Indian pvt banks are well placed as theyre not reliant on wholesale funding

Written by Saikat Neogi | Updated: Aug 21 2012, 06:39am hrs
Moorad Choudhury, treasurer of the corporate banking division at The Royal Bank of Scotland, says that the balance sheet of Indian private sector banks, with respect to asset quality, is in good shape and they are not reliant on wholesale funding. In an interview to Saikat Neogi, he says it will take 3-5 years for banks to establish credibility globally and what is more important is that both customers and shareholders alike regain a healthy confidence in the sector.

Do you think that banks will increasingly focus on core competence and sectors to reduce risk

I would have answered yes to this question at any time in the business cycle; at least, thats what all businesses, whether banks or any industrial entity, should look to do at any time. Its a core part of efficient and effective risk management. Of course, post-crash, there would appear to be more emphasis on this approach, which is a good thing. It always makes sense to follow this approach, as its inherent to the core principle of know your risk.

Is the emphasis of banks globally shifting back to basics, with an emphasis on loan origination standards

No one would say no to this question, and the emphasis from regulators in every jurisdiction is certainly along the lines of prudence and good governance, which would encompass maintenance of loan origination standards through the business cycle. To be frank, that should be the guiding mantra of all bankers, irrespective of the regulatory environment. Back to basics is a harder question to answer. Many aspects of finance are complex, reflecting the investment and risk hedging requirements of bank clients. If by back to basics, one means a refocusing in terms of customer service, then certainly again the answer is yes. But if one means basic as opposed to complex banks, that is too simplistic a distillation of the issues.

Do you think innovation in banks will now increasingly focus on better ways to capture and present management information, and be more transparent on credit risk and growth risk

Innovation is a worthy objective in any industry or field of human endeavour. Not all innovation leads to an increase in human well-being, but one cant cherry pick which bits of innovation one allows or encourages; the worthwhile ones will simply be recognised and developed. That is the beauty of the free-market economic system. Certainly, there is always a need for more accuracy and transparency with respect to management information, so that both management and shareholders have the best possible awareness of credit risk and overall balance sheet and ALM risk, and one would expect new developments and improvements in this field.

But much of banking and finance is a commoditised market; one would also expect continuing innovation in all aspects of finance, just as one would in all industries, and market participants seem to develop a competitive edge.

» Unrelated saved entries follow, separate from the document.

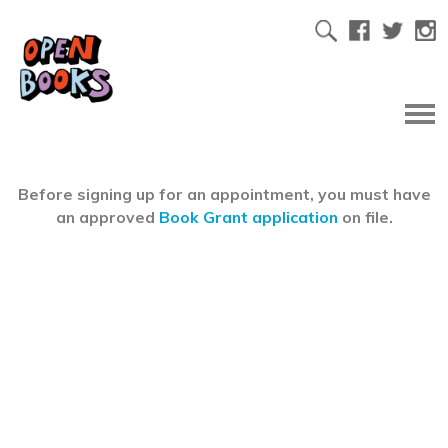
Before signing up for an appointment, you must have
an approved
Book Grant application
on file.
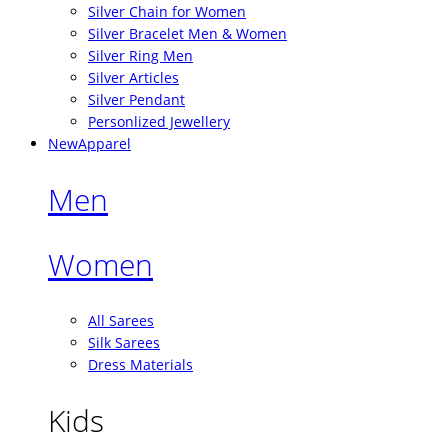
Silver Chain for Women
Silver Bracelet Men & Women
Silver Ring Men
Silver Articles
Silver Pendant
Personlized Jewellery
New
Apparel
Men
Women
All Sarees
Silk Sarees
Dress Materials
Kids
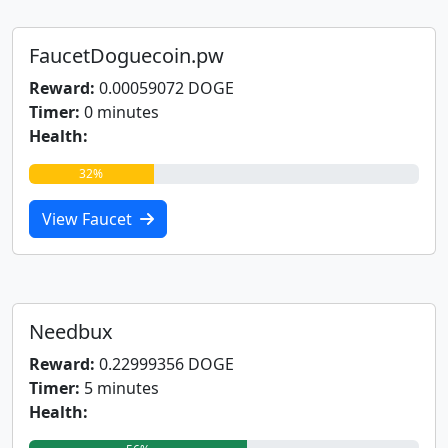
FaucetDoguecoin.pw
Reward:
0.00059072 DOGE
Timer:
0 minutes
Health:
32%
View Faucet
Needbux
Reward:
0.22999356 DOGE
Timer:
5 minutes
Health:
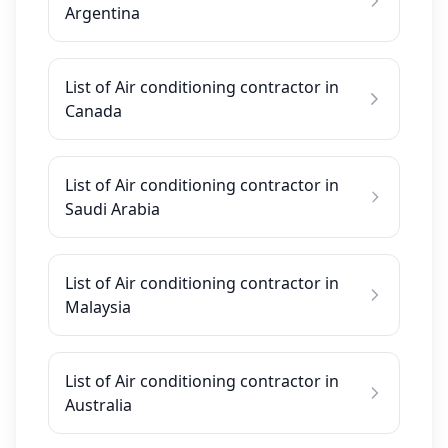
Argentina
List of Air conditioning contractor in
Canada
List of Air conditioning contractor in
Saudi Arabia
List of Air conditioning contractor in
Malaysia
List of Air conditioning contractor in
Australia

How well prepared are Indian banks to tackle the various risks and which are the ones that should be addressed urgently

I cant comment on the state-owned sector, because Im not familiar enough with it, but from my understanding of Indian private sector banks, I would say fairly well prepared. Their balance sheets with respect to asset quality look to be in very good shape and they are not reliant on wholesale funding; so, on the whole, they are a model for other country banks. Also, I know from personal experience, having delivered a course there last year, that the central bank is well up to speed on all the issues and what the requirements of its regulated entities are. The most urgent issues are the same as those facing banks elsewhere meeting the enhanced capital and liquidity needs of Basel III, and also addressing the new MI challenges presented by things like the liquidity coverage ratio and intra-day liquidity risk management.

Overall, do you think it will take a long time for banks globally to re-establish their credibility

I am an optimist by nature and time is relative, of course; if it takes, say, 3-5 years to establish credibility globally, I would not say that is a long time. What is important is that both customers and shareholders alike regain a healthy confidence in the sector, and while I am sure that will indeed happen, it may take longer in some jurisdictions than in others.

If one is looking at banking stocks, what are the key factors investors should look at

Im not an equity analyst, and have no experience of equity markets, so Im not really the person to ask this question of. Also, my own savings are all invested in UK gilts! However, if I was an equity person, I imagine I would follow Warren Buffetts maxim, which appears to be one of picking companies with long-term potential and sticking with those companies over the long term. I hope I havent done Mr Buffett an injustice with that succinct distillation of his investment philosophy.